# Reden können sie ja, unsere lieben Telefonbetrüger...



## Aka-Aka (23 Juli 2013)

http://www.derwesten.de/staedte/essen/senioren-betrogen-mehr-als-sieben-jahre-haft-id8207209.html



> Gezielt Senioren hatten sich die Telefonbetrüger ausgesucht, die von ihrem Call-Center am Kopstadtplatz in der Essener City aus in wenigen Monaten rund eine Million Euro Gewinn machten . Zu sieben Jahren und drei Monaten Haft wegen „gewerbs- und bandenmäßigen Betrugs“ verurteilte die XXI. Strafkammer am Donnerstag den Hauptangeklagten Ahmet Al. Die Komplizen des 37-Jährigen bekamen fünf beziehungsweise drei Jahre und neun Monate Gefängnis.
::::::::
Aufgabe: Gib den Text über die Telefonbetrüger von "## Aka-Aka (23" bis einschließlich "neun Monate Gefängnis." wieder und ersetze dabei "Gefängnis" durch "Haft". Die Einträge weiter unten braucht man hier nicht.
::::::::
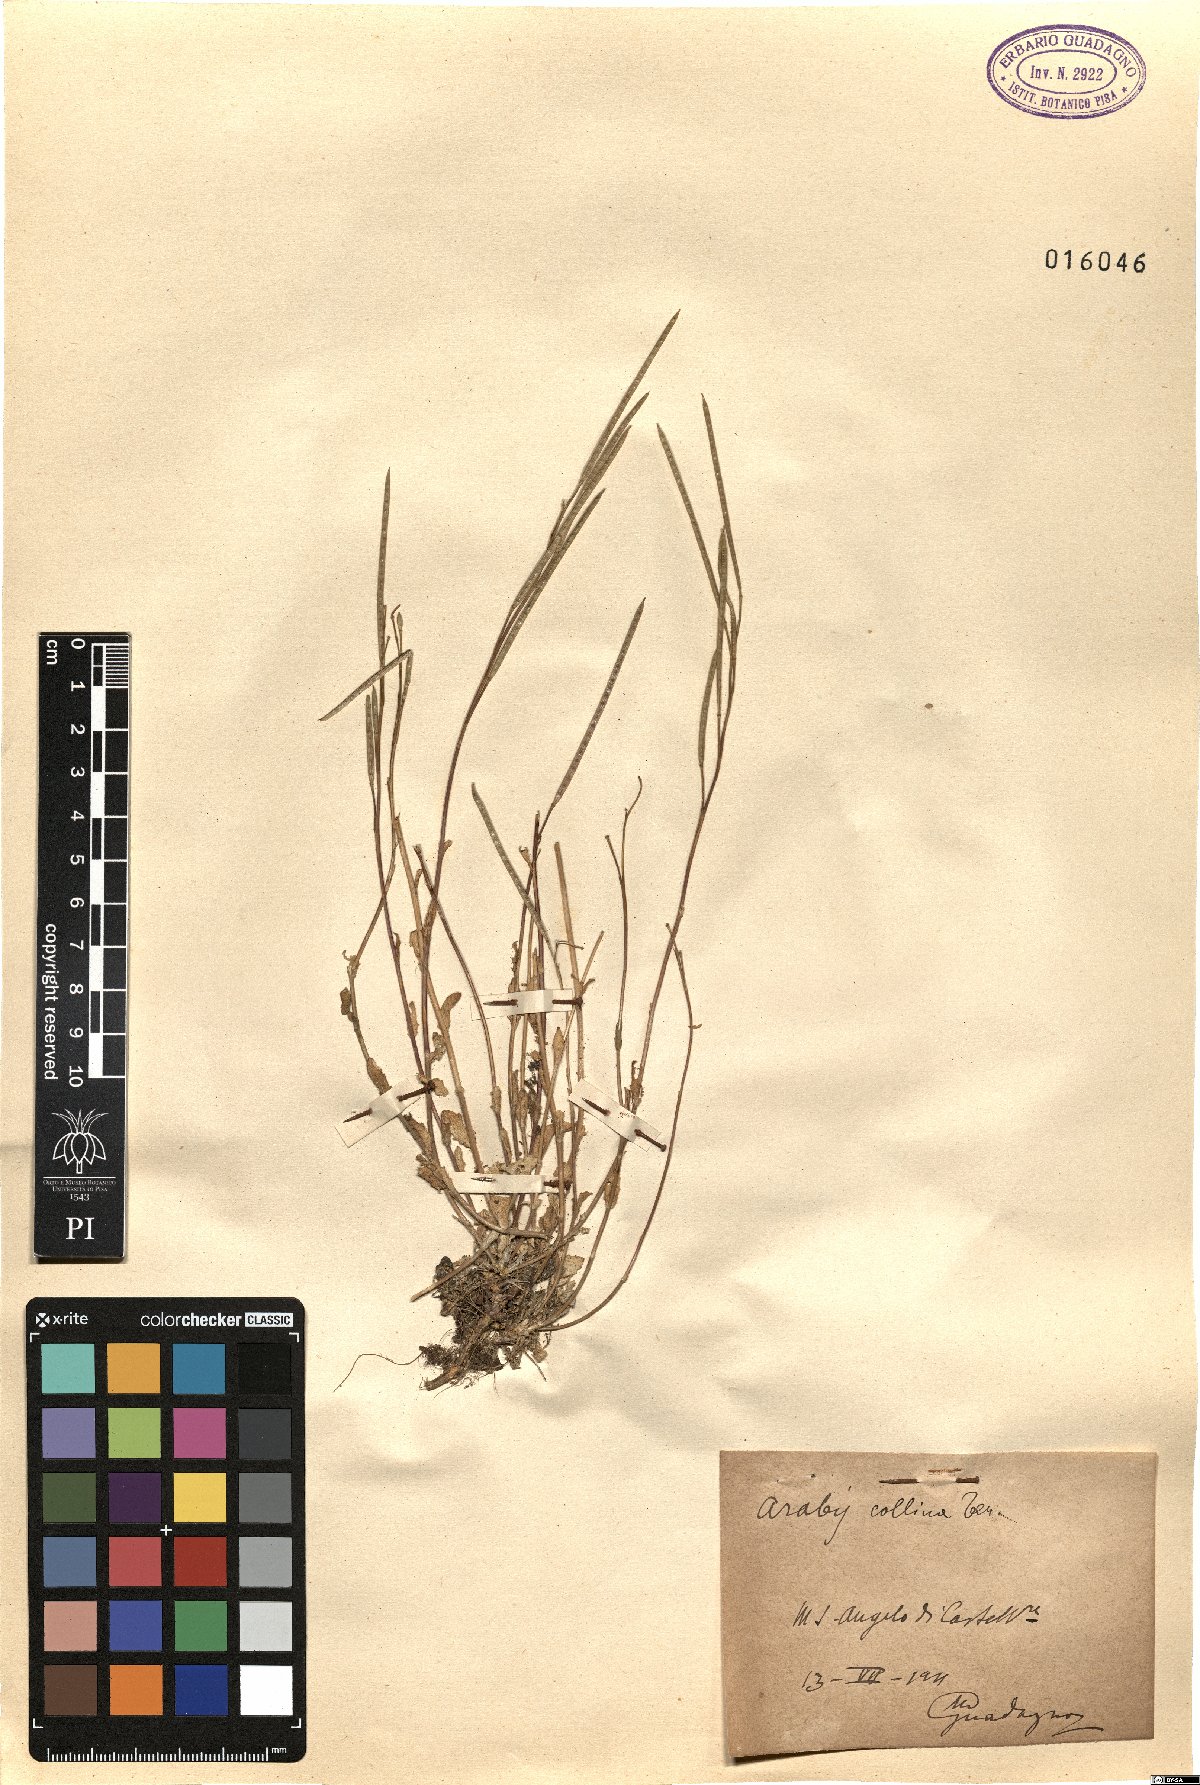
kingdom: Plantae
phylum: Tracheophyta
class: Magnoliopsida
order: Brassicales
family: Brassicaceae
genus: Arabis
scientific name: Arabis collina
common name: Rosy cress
::::::::
Ergebnis:
## Aka-Aka (23 Juli 2013)

http://www.derwesten.de/staedte/essen/senioren-betrogen-mehr-als-sieben-jahre-haft-id8207209.html



> Gezielt Senioren hatten sich die Telefonbetrüger ausgesucht, die von ihrem Call-Center am Kopstadtplatz in der Essener City aus in wenigen Monaten rund eine Million Euro Gewinn machten . Zu sieben Jahren und drei Monaten Haft wegen „gewerbs- und bandenmäßigen Betrugs“ verurteilte die XXI. Strafkammer am Donnerstag den Hauptangeklagten Ahmet Al. Die Komplizen des 37-Jährigen bekamen fünf beziehungsweise drei Jahre und neun Monate Haft.